▶ Exercise requirements: Transcribe precisely those lines of the listing that fall between the line containing "Design the shelter/campsite" and the last line, inclusive of both.

Data for this task Start Marker

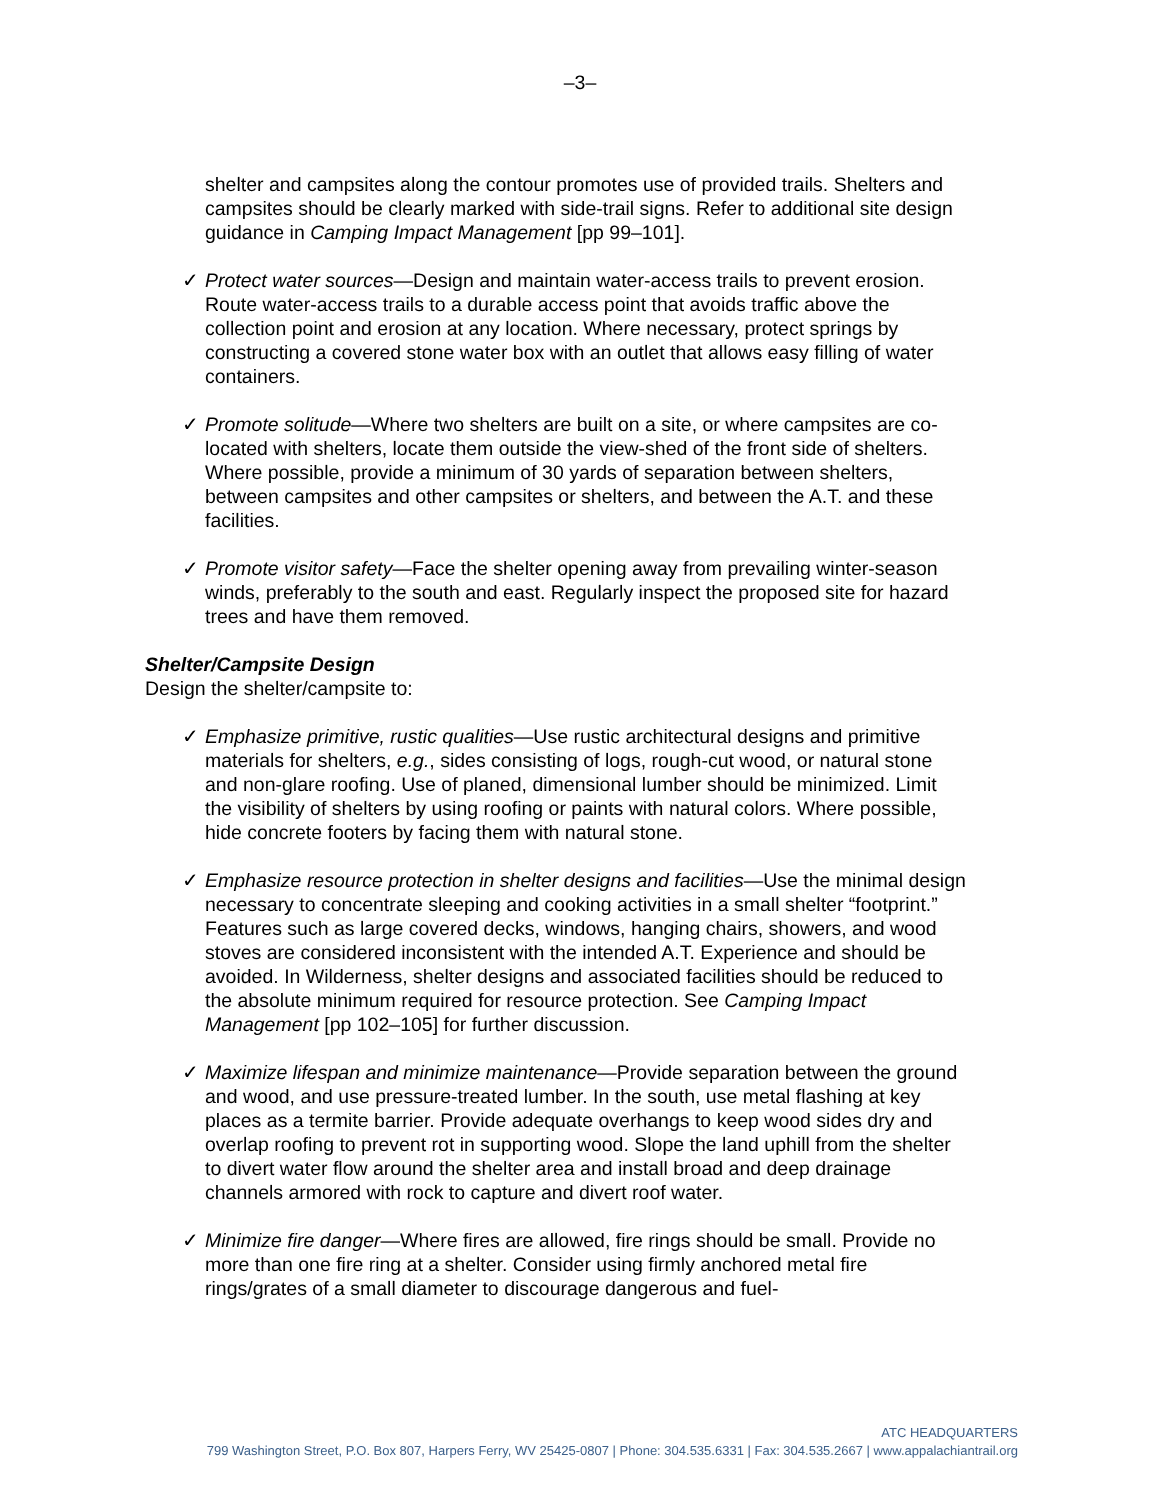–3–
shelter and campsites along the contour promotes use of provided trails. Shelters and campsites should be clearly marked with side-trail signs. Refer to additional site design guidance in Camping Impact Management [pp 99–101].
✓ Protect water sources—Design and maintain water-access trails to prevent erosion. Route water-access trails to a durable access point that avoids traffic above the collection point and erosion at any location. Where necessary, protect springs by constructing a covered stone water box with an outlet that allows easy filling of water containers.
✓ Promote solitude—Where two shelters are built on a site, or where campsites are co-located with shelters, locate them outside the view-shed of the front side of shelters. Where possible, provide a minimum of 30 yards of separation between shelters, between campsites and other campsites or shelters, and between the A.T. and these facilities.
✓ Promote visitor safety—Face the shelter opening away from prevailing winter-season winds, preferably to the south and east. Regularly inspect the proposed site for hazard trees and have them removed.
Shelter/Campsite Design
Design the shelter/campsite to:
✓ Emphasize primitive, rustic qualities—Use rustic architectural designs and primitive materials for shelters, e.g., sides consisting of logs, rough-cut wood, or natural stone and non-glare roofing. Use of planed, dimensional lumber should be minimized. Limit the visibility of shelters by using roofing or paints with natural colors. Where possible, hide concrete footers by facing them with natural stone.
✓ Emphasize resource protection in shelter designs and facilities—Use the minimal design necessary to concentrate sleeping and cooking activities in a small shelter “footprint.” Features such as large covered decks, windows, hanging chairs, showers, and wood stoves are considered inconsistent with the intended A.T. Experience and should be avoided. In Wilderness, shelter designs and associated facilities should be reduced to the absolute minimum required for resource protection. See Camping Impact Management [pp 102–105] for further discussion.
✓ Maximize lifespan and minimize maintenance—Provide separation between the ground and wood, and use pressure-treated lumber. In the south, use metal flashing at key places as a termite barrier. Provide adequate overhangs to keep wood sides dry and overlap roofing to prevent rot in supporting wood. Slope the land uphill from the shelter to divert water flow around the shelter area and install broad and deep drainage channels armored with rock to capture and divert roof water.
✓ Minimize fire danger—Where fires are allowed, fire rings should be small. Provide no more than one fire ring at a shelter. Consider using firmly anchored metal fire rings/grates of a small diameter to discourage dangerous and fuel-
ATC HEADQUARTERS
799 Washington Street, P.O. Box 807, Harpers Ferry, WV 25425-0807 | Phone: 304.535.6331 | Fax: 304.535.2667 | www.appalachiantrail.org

Data for this task End Marker

▶ Solution to this problem:
Design the shelter/campsite to:
✓ Emphasize primitive, rustic qualities—Use rustic architectural designs and primitive materials for shelters, e.g., sides consisting of logs, rough-cut wood, or natural stone and non-glare roofing. Use of planed, dimensional lumber should be minimized. Limit the visibility of shelters by using roofing or paints with natural colors. Where possible, hide concrete footers by facing them with natural stone.
✓ Emphasize resource protection in shelter designs and facilities—Use the minimal design necessary to concentrate sleeping and cooking activities in a small shelter “footprint.” Features such as large covered decks, windows, hanging chairs, showers, and wood stoves are considered inconsistent with the intended A.T. Experience and should be avoided. In Wilderness, shelter designs and associated facilities should be reduced to the absolute minimum required for resource protection. See Camping Impact Management [pp 102–105] for further discussion.
✓ Maximize lifespan and minimize maintenance—Provide separation between the ground and wood, and use pressure-treated lumber. In the south, use metal flashing at key places as a termite barrier. Provide adequate overhangs to keep wood sides dry and overlap roofing to prevent rot in supporting wood. Slope the land uphill from the shelter to divert water flow around the shelter area and install broad and deep drainage channels armored with rock to capture and divert roof water.
✓ Minimize fire danger—Where fires are allowed, fire rings should be small. Provide no more than one fire ring at a shelter. Consider using firmly anchored metal fire rings/grates of a small diameter to discourage dangerous and fuel-
ATC HEADQUARTERS
799 Washington Street, P.O. Box 807, Harpers Ferry, WV 25425-0807 | Phone: 304.535.6331 | Fax: 304.535.2667 | www.appalachiantrail.org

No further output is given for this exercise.